Differential Privacy
In lessons 3–6 we learned all about differential privacy in the context of deep learning. It’s really helpful to understand the modern definition by Cynthia Dwork : “Differential Privacy” describes a promise, made by a data holder, or curator, to a data subject, and the promise is this: You will not be affected, adversely or otherwise, by allowing your data to be used in any study or analysis, no matter what other studies, data sets, or information sources are available.” When training neural networks on sensitive data, we want to make sure that the network is only learning what it’s supposed to learn. To this end we learned to generate parallel databases that simulate one user’s data being removed, to test whether that affected the privacy of the database. We learned that the maximum amount that the query changes when removing an individual from the database is called the sensitivity of the query. We learned how to perform differencing attacks where we can expose the value of a person represented on a certain row in a database with different kinds of queries : sum, mean, and threshold.
At the core of differential privacy technique is adding noise to the data. There are two ways to do this : Locally (local differential privacy ~ where noise is added to each data point) and globally (global differential privacy where noise is added to the output of the query) . We learned that with local differential privacy, you gain privacy but lose some accuracy. This is because when you’re adding noise to each datapoint, it’s collectively a lot of noise and you need a very large dataset to offset it. With global differential privacy we add less noise and gain accuracy but lose some privacy, and you can use a smaller dataset. Differential privacy aims to look for general characteristics and filters out unique private information.
We also learned about differential privacy in terms of deep learning through protecting the privacy of patients in hospitals. For example, let’s say we are a hospital with unlabeled x-rays, and we want to use the labeled data from 10 partner hospitals to label our data. To do that, we could ask the 10 partner hospitals to generate 10 models based on their labeled data. Next, we can use their models to generate labels on our data and choose the most common result ( by using a combination of a differentially private query, max result, and Laplacian noise).

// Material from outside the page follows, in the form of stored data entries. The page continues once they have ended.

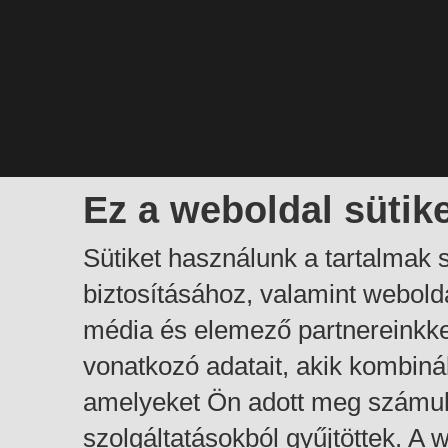
Ez a weboldal sütik
Sütiket használunk a tartalmak
biztosításához, valamint webol
média és elemező partnereinkk
vonatkozó adatait, akik kombiná
amelyeket Ön adott meg számuk
szolgáltatásokból gyűjtöttek. A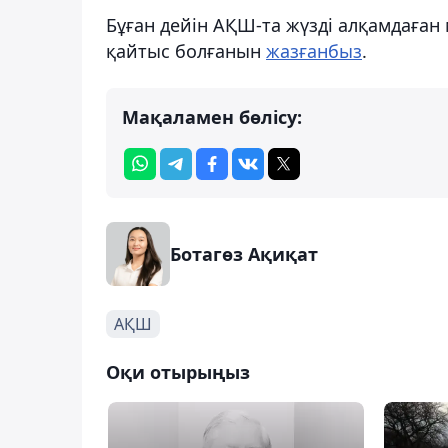
Бұған дейін АҚШ-та жүзді алқамдағ
қайтыс болғанын
жазғанбыз
.
Мақаламен бөлісу:
Ботагөз Ақиқат
АҚШ
Оқи отырыңыз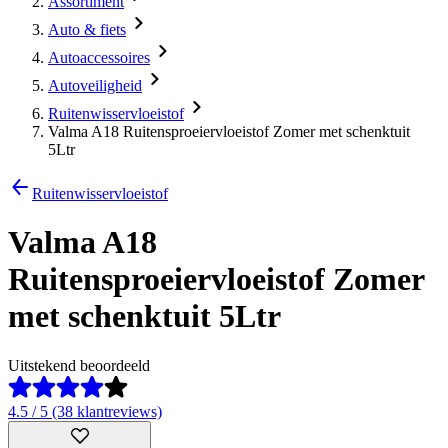
Assortiment
Auto & fiets
Autoaccessoires
Autoveiligheid
Ruitenwisservloeistof
Valma A18 Ruitensproeiervloeistof Zomer met schenktuit
5Ltr
Ruitenwisservloeistof
Valma A18
Ruitensproeiervloeistof Zomer
met schenktuit 5Ltr
Uitstekend beoordeeld
4.5 / 5 (38 klantreviews)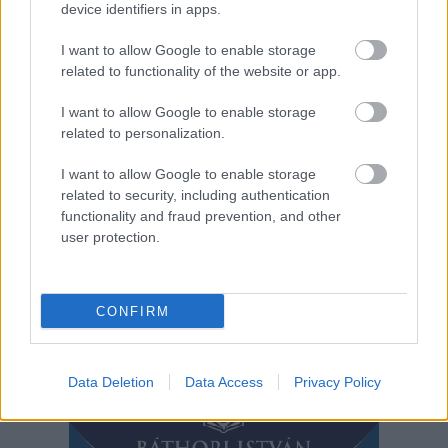
device identifiers in apps.
I want to allow Google to enable storage
related to functionality of the website or app.
I want to allow Google to enable storage
related to personalization.
I want to allow Google to enable storage
2026.08.07.
Horváth Zsolt
related to security, including authentication
41 fok fölé forrósodott az ország, Szolnokon pedig
functionality and fraud prevention, and other
egy másik rekord is megdőlt
user protection.
Nem mindennapi adatokat rögzítettek a meteorológiai
állomások csütörtökön: több településen is olyan értékek
születtek, amelyek átírták...
CONFIRM
Szolnok
Data Deletion
Data Access
Privacy Policy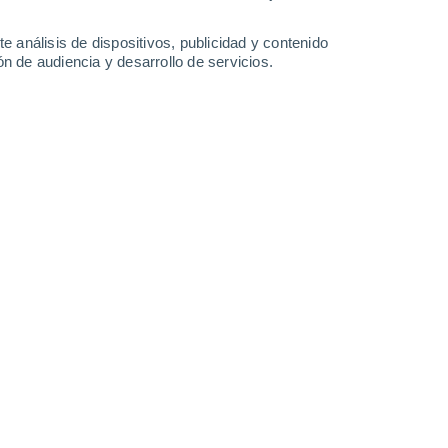
e análisis de dispositivos, publicidad y contenido
n de audiencia y desarrollo de servicios.
lamiento de una zona rica de vorticidad, o
 zona “madre”, que los meteorólogos llaman
aire en niveles altos, digamos 12 km,
lrededor del Polo Norte, en nuestras
madre” está ligada, por ejemplo, el viento
órtice polar se encuentra en la zona polar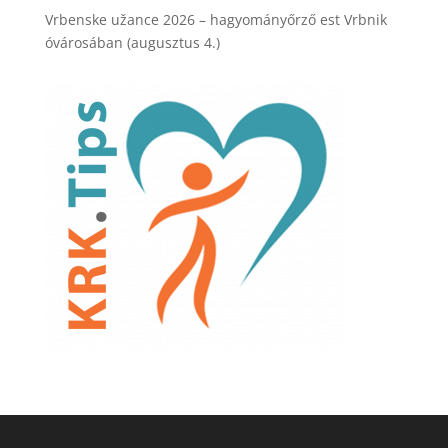
Vrbenske užance 2026 – hagyományőrző est Vrbnik
óvárosában (augusztus 4.)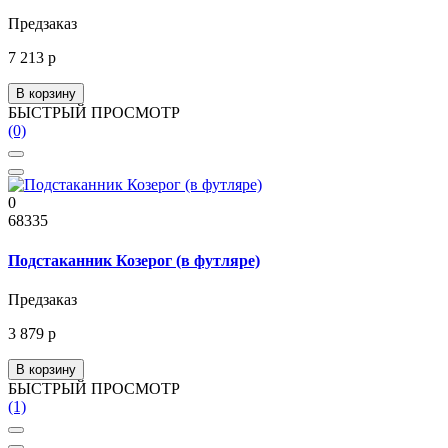
Предзаказ
7 213 р
В корзину
БЫСТРЫЙ ПРОСМОТР
(0)
0
68335
Подстаканник Козерог (в футляре)
Предзаказ
3 879 р
В корзину
БЫСТРЫЙ ПРОСМОТР
(1)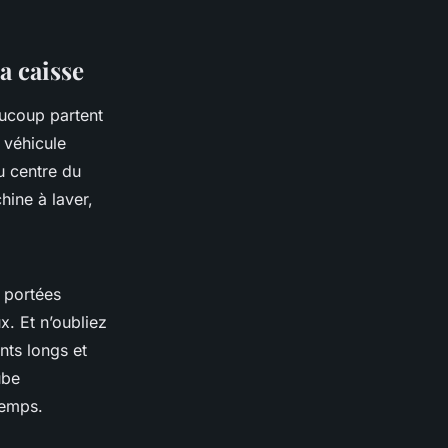
a caisse
aucoup partent
e véhicule
au centre du
hine à laver,
s portées
x. Et n’oubliez
nts longs et
ube
temps.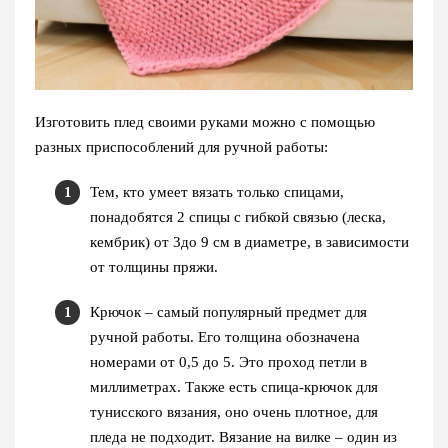
Изготовить плед своими руками можно с помощью
разных приспособлений для ручной работы:
Тем, кто умеет вязать только спицами,
понадобятся 2 спицы с гибкой связью (леска,
кембрик) от 3до 9 см в диаметре, в зависимости
от толщины пряжи.
Крючок – самый популярный предмет для
ручной работы. Его толщина обозначена
номерами от 0,5 до 5. Это проход петли в
миллиметрах. Также есть спица-крючок для
тунисского вязания, оно очень плотное, для
пледа не подходит. Вязание на вилке – один из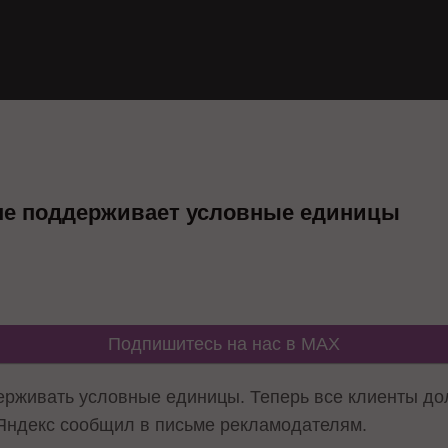
 не поддерживает условные единицы
Подпишитесь на нас в MAX
ерживать условные единицы. Теперь все клиенты до
Яндекс сообщил в письме рекламодателям.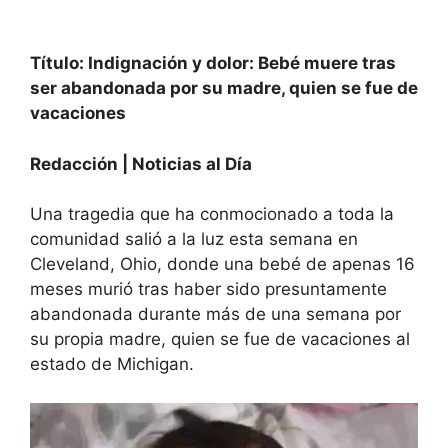
Título: Indignación y dolor: Bebé muere tras
ser abandonada por su madre, quien se fue de
vacaciones
Redacción | Noticias al Día
Una tragedia que ha conmocionado a toda la
comunidad salió a la luz esta semana en
Cleveland, Ohio, donde una bebé de apenas 16
meses murió tras haber sido presuntamente
abandonada durante más de una semana por
su propia madre, quien se fue de vacaciones al
estado de Michigan.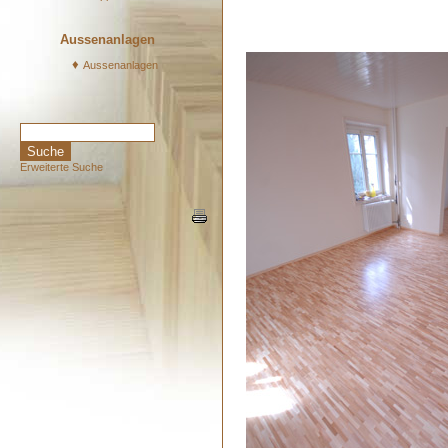
Aussenanlagen
♦
Aussenanlagen
Erweiterte Suche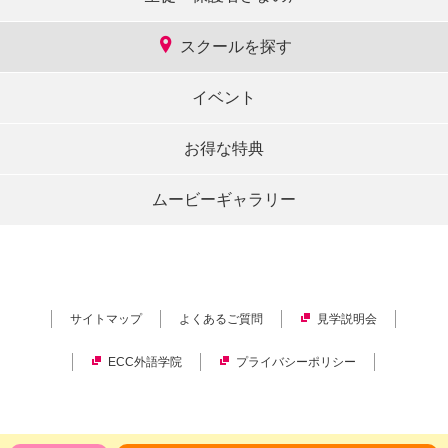
スクールを探す
イベント
お得な特典
ムービーギャラリー
サイトマップ
よくあるご質問
見学説明会
ECC外語学院
プライバシーポリシー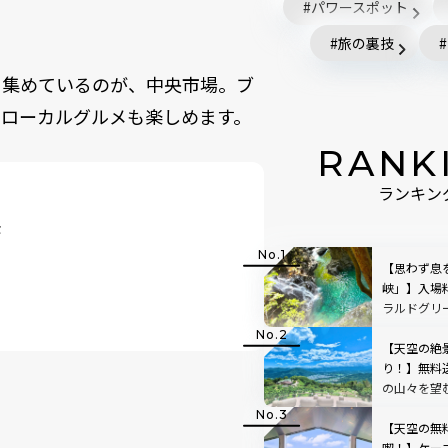
パワースポット
旅の裏技
を集めているのが、中央市場。ブ
やローカルグルメも楽しめます。
RANK
ランキン
景
【思わず息
峡」】入場
ラルドグリ
で絵画のよ
【天空の絶
り！】無料
の山々を望
「SUSABIN
レビュー｜
【天空の無
喫！】ケー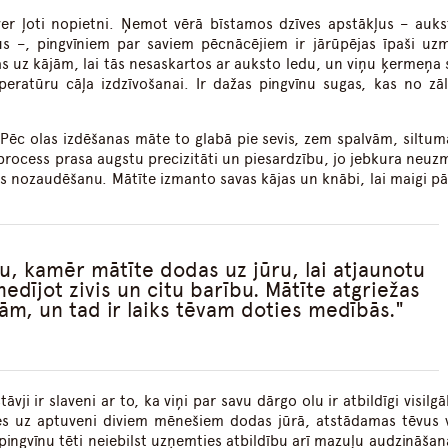
er ļoti nopietni. Ņemot vērā bīstamos dzīves apstākļus – auk
s –, pingvīniem par saviem pēcnācējiem ir jārūpējas īpaši uzm
as uz kājām, lai tās nesaskartos ar auksto ledu, un viņu ķermeņa 
eratūru cāļa izdzīvošanai. Ir dažas pingvīnu sugas, kas no zāl
 Pēc olas izdēšanas māte to glabā pie sevis, zem spalvām, siltum
process prasa augstu precizitāti un piesardzību, jo jebkura neuz
 tās nozaudēšanu. Mātīte izmanto savas kājas un knābi, lai maigi p
lu, kamēr mātīte dodas uz jūru, lai atjaunotu
edījot zivis un citu barību. Mātīte atgriežas
m, un tad ir laiks tēvam doties medībās.
ji ir slaveni ar to, ka viņi par savu dārgo olu ir atbildīgi visilg
es uz aptuveni diviem mēnešiem dodas jūrā, atstādamas tēvus 
pingvīnu tēti neiebilst uzņemties atbildību arī mazuļu audzināšanā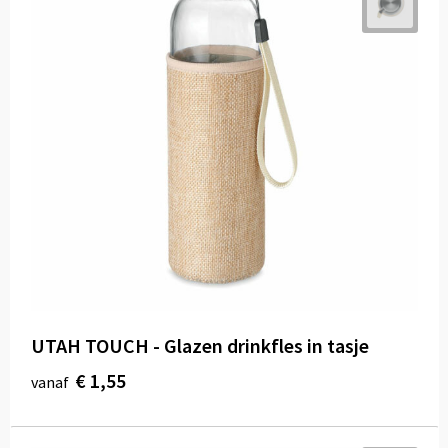
UTAH TOUCH - Glazen drinkfles in tasje
€ 1,55
vanaf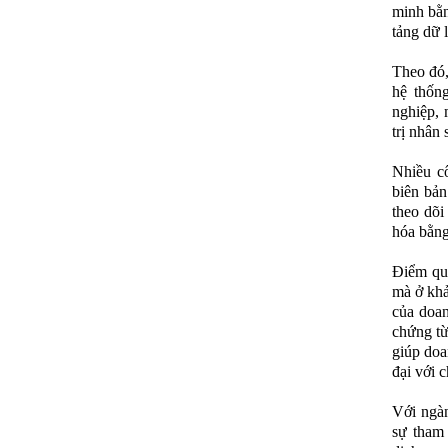
minh bằn
tảng dữ 
Theo đó,
hệ thốn
nghiệp, 
trị nhân 
Nhiều cô
biên bản
theo dõi
hóa bằng
Điểm qua
mà ở khả
của doan
chứng từ
giúp doa
đại với c
Với ngàn
sự tham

At last, we can train our new differentially private model on our own local dataset. In the course, we look in detail at how all of this works under the hood.
Federated Learning
In Lessons 7–9 we learn about Federated Learning, a widely used technique for privacy in deep learning. It is used to train machine learning models on data to which we do not have access, and has an ability to do remote executions and train models in parallel on a large number of machines. What does this mean? For example, we have mobile phones with sensitive data and we don’t want anyone to have access to the data. So rather than sending the data to some central server to train a model, the model is sent to the phone (or millions of phones) to train. No data leaves the phone and the updated model returns to a trusted server. The toolkit that supports Federated Learning is called PySyft (an extension of PyTorch) created by the OpenMined open source community for privacy-related tools for deep learning (openmined.org). . In addition, we learned how to further enhance privacy with additive secret sharing, a protocol for Secure Multi-Party Computation (SMPC) to perform the aggregation across several “virtual workers” while the gradients are still encrypted.
That is just a taste of what we learned in the Udacity Secure and Private AI Challenge course. In fact, this medium post was one of the initiatives that the course proposed. It’s pushing me a little out of my comfort zone, but I hope that some of you have found it helpful and maybe even a little inspiring in your own learning journeys!